Hello, and welcome back to your regularly scheduled Bachelorette recap! I think I speak for all of us when I say that last week’s episode was absolutely wild—and I’m not even talking about Cam’s sob story! First, Hannah tried to win the men over by putting a group of them, whose compassion for the female anatomy probably goes about as far as saying “that sucks” when an ex-girlfriend complained about her cramps, through simulated labor and titty twisters breastfeeding. Then she decided to forgo the one-on-one date entirely in favor of lying in bed hungover sick. Iconic. Finally, in a move that shocked absolutely no one, Hannah sent Cam packing at the rose ceremony. Apparently she didn’t love his retelling of Oliver Twist when she asked him to tell her a little bit more about himself. Sad!

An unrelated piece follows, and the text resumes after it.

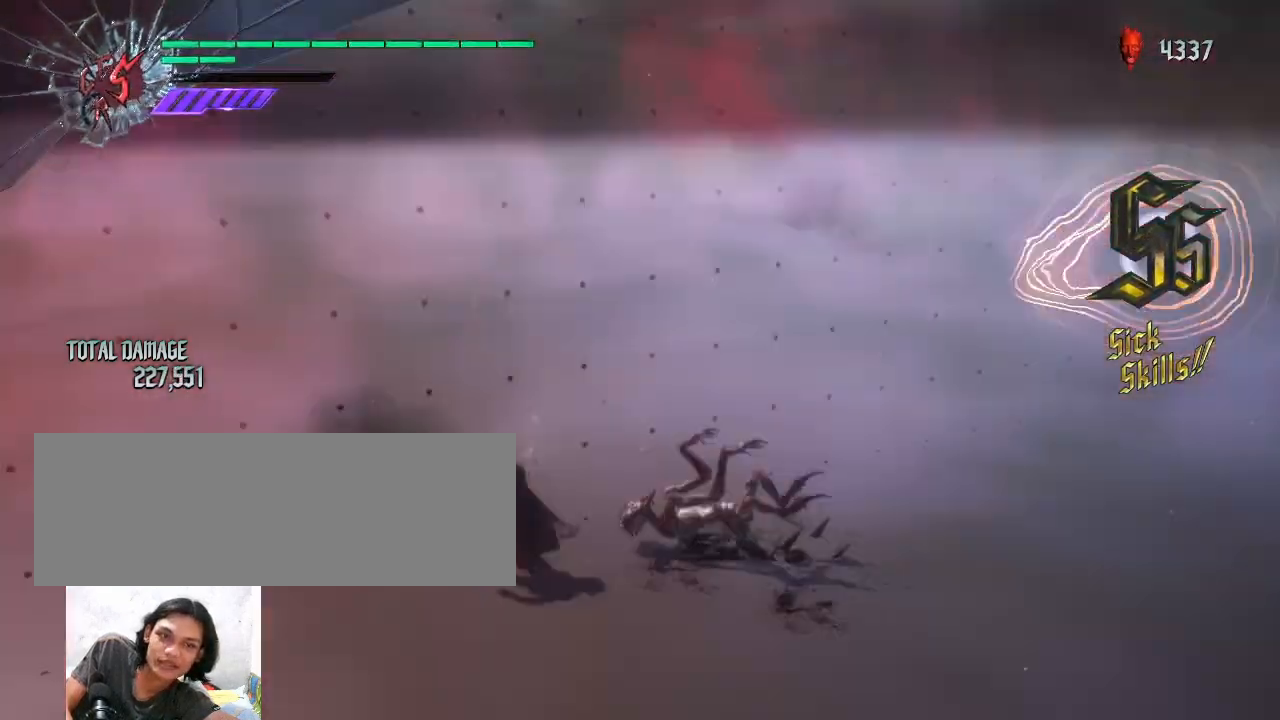
{"keys": [], "mouse": [], "events": []}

Moving on. This week, Chris Harrison lets the men know that they’ll be allowed some yard time to actually leave the mansion! This is great news for some of them, especially the ones who have only traveled about as far as the parking lot when it was decked out in bales of hay and kegs of Keystone Light for Hannah’s rose ceremony that one time. I’m happy for them!

They’ll be going to Newport, Rhode Island, and they act as if Chris just told them they won an all-inclusive trip to Croatia for Yacht Week. Sighs.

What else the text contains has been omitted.